Feel free to contact the authors: Joan Dunn: Joan@grannypantiestothongs.com and Penny Burke: Penny@grannypantiestothongs.com

This is a BA50 Sponsored Feature 

 

Penny Burke and Joan Dunn

Penny Burke and Joan Dunn

Penny…is a native New Yorker, attended SUNY Albany and University of Miami School of Law. While my parents were vacationing in Alaska, my father suffered a fatal heart attack. I had a seven month son at home the night my mother called to tell my sisters and I to board a plane to Anchorage. We arrived just in time to say goodbye. Dad couldn’t speak, but we know that he heard us telling him how much we loved him. The flight home was eerie. Mom was in shock, and we sat quietly, knowing that dad was not on the plane – but underneath. Her journey was initially difficult. My father had been the wind beneath her wings and she missed the routine of married life. His death left a hole in all of our lives, but hers was the largest. When she began dating, the idea for this book was born. There were no references available for an “inside view” of dating after widowhood, and my mother wanted to find love again. I took on the role of cheerleader, and saw her to the finish line. Ten years ago I had the privilege of marrying my mother to her beloved Mel. Between a family and a full time career as an attorney, the book idea was shelved. One evening while out for cocktails with friends, I sat next to a woman I had never met before. Her name was Joanie, and she had lost her father only weeks before. During our conversation she mentioned to me that she was a writer and had begun writing her first novel. Somewhere between the chips and salsa and a margarita – a lifelong friendship began. That night we toasted to co-authoring From Granny Panties to Thongs. Joanie…is a native Pittsburgher and a graduate of Penn State University.

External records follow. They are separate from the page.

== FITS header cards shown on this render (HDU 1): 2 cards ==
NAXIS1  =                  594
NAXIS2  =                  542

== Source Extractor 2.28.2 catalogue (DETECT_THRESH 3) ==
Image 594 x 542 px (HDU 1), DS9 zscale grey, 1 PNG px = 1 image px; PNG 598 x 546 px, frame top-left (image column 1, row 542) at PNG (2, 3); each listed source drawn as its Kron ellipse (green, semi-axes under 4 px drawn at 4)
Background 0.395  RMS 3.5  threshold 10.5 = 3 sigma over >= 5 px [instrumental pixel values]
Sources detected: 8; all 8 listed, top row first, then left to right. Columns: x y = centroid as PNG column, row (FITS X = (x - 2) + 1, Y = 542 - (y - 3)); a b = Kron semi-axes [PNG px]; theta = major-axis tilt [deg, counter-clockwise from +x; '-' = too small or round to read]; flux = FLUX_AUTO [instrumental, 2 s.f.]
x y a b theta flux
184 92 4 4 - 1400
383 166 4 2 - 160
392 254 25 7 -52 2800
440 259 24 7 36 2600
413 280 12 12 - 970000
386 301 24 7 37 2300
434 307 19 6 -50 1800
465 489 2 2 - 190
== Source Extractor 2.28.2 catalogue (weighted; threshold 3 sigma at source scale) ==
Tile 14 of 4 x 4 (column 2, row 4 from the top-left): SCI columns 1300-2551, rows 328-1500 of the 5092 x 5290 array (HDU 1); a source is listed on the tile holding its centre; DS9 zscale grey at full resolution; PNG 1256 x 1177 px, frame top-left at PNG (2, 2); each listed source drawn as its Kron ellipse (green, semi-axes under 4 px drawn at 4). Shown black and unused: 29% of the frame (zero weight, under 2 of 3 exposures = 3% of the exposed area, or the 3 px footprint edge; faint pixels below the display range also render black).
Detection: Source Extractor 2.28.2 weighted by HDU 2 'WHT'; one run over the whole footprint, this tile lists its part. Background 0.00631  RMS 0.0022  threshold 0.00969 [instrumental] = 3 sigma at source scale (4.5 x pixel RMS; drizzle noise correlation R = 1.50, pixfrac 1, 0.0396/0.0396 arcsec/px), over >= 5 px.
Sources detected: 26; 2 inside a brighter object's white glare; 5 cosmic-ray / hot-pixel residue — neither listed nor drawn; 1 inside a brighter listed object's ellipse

The first time I met Penny was shortly after my dad passed away. My mother was adjusting to life as a widow, and I was adjusting to life without my father – an amazing man whose mere presence could light a room. Penny and I took an instant liking to one another, and struck up a fast friendship. I have always been involved in writing, and was in the process of weighing some options. When Penny shared her “shelved” idea, I said to count me in! Although our circumstances differed, we had the world in common. We began talking to widowed women, of all ages, and chronicled their experiences of dating and moving forward. They spoke candidly about being the single one at the dinner table, a desire to date, a longing for love and intimacy, and the obstacles that sometimes stood in their way. It was thrilling to hear how some had recaptured the excitement of their adolescent years. What struck me the most was their eagerness to be part of this book. They were unanimous in their desire to empower other women. Although I’m not a widow, I have learned a lot from these ladies. My own life has gone through some twists and turns, and ultimately new beginnings. Writing this book, has been a life changing experience for me, and I’m certain that our fathers put us together two years ago. As one of the women in the book said, “There really can be a beautiful side to tragedy.”